§ **BRIEF**: Copy every line of the items below, word for word and character for character.

[Dataset entries]

------------------------------------------------------------------------

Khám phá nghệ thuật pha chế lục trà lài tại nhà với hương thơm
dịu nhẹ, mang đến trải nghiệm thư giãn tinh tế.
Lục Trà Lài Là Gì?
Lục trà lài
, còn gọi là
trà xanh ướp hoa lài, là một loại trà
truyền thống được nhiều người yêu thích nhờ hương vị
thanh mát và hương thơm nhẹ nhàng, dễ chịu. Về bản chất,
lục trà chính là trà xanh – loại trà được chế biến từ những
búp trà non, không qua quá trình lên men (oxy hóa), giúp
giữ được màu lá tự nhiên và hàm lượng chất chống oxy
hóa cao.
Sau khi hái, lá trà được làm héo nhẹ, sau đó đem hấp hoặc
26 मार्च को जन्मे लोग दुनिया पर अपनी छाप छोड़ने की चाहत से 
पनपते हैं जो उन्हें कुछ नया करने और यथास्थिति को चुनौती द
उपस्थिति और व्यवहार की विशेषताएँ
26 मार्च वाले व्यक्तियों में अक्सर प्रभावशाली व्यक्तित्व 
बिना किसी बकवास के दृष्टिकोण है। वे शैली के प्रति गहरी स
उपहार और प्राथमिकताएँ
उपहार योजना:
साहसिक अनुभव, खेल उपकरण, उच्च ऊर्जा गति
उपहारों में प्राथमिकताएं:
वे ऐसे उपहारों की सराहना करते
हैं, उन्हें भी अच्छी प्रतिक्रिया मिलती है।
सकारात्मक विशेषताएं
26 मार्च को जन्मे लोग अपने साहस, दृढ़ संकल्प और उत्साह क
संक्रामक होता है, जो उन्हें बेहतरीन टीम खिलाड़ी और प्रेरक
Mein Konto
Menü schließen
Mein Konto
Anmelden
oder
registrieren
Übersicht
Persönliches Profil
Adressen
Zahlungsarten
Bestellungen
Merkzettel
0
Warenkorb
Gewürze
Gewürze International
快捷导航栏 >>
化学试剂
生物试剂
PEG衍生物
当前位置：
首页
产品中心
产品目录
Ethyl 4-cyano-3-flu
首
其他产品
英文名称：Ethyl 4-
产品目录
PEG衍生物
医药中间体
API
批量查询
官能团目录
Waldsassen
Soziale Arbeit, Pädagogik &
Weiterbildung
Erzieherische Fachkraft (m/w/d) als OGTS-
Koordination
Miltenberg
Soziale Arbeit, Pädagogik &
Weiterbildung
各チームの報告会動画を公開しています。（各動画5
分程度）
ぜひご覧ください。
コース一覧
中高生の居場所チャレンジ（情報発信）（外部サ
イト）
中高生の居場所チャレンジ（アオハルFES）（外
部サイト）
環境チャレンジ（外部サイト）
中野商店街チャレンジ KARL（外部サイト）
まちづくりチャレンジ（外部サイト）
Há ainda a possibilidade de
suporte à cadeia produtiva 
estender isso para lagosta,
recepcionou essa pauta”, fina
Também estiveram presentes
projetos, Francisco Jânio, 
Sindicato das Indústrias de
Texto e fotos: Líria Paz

------------------------------------------------------------------------

§ **EXPECTED ANSWER**:
Khám phá nghệ thuật pha chế lục trà lài tại nhà với hương thơm
dịu nhẹ, mang đến trải nghiệm thư giãn tinh tế.
Lục Trà Lài Là Gì?
Lục trà lài
, còn gọi là
trà xanh ướp hoa lài, là một loại trà
truyền thống được nhiều người yêu thích nhờ hương vị
thanh mát và hương thơm nhẹ nhàng, dễ chịu. Về bản chất,
lục trà chính là trà xanh – loại trà được chế biến từ những
búp trà non, không qua quá trình lên men (oxy hóa), giúp
giữ được màu lá tự nhiên và hàm lượng chất chống oxy
hóa cao.
Sau khi hái, lá trà được làm héo nhẹ, sau đó đem hấp hoặc
26 मार्च को जन्मे लोग दुनिया पर अपनी छाप छोड़ने की चाहत से 
पनपते हैं जो उन्हें कुछ नया करने और यथास्थिति को चुनौती द
उपस्थिति और व्यवहार की विशेषताएँ
26 मार्च वाले व्यक्तियों में अक्सर प्रभावशाली व्यक्तित्व 
बिना किसी बकवास के दृष्टिकोण है। वे शैली के प्रति गहरी स
उपहार और प्राथमिकताएँ
उपहार योजना:
साहसिक अनुभव, खेल उपकरण, उच्च ऊर्जा गति
उपहारों में प्राथमिकताएं:
वे ऐसे उपहारों की सराहना करते
हैं, उन्हें भी अच्छी प्रतिक्रिया मिलती है।
सकारात्मक विशेषताएं
26 मार्च को जन्मे लोग अपने साहस, दृढ़ संकल्प और उत्साह क
संक्रामक होता है, जो उन्हें बेहतरीन टीम खिलाड़ी और प्रेरक
Mein Konto
Menü schließen
Mein Konto
Anmelden
oder
registrieren
Übersicht
Persönliches Profil
Adressen
Zahlungsarten
Bestellungen
Merkzettel
0
Warenkorb
Gewürze
Gewürze International
快捷导航栏 >>
化学试剂
生物试剂
PEG衍生物
当前位置：
首页
产品中心
产品目录
Ethyl 4-cyano-3-flu
首
其他产品
英文名称：Ethyl 4-
产品目录
PEG衍生物
医药中间体
API
批量查询
官能团目录
Waldsassen
Soziale Arbeit, Pädagogik &
Weiterbildung
Erzieherische Fachkraft (m/w/d) als OGTS-
Koordination
Miltenberg
Soziale Arbeit, Pädagogik &
Weiterbildung
各チームの報告会動画を公開しています。（各動画5
分程度）
ぜひご覧ください。
コース一覧
中高生の居場所チャレンジ（情報発信）（外部サ
イト）
中高生の居場所チャレンジ（アオハルFES）（外
部サイト）
環境チャレンジ（外部サイト）
中野商店街チャレンジ KARL（外部サイト）
まちづくりチャレンジ（外部サイト）
Há ainda a possibilidade de
suporte à cadeia produtiva 
estender isso para lagosta,
recepcionou essa pauta”, fina
Também estiveram presentes
projetos, Francisco Jânio, 
Sindicato das Indústrias de
Texto e fotos: Líria Paz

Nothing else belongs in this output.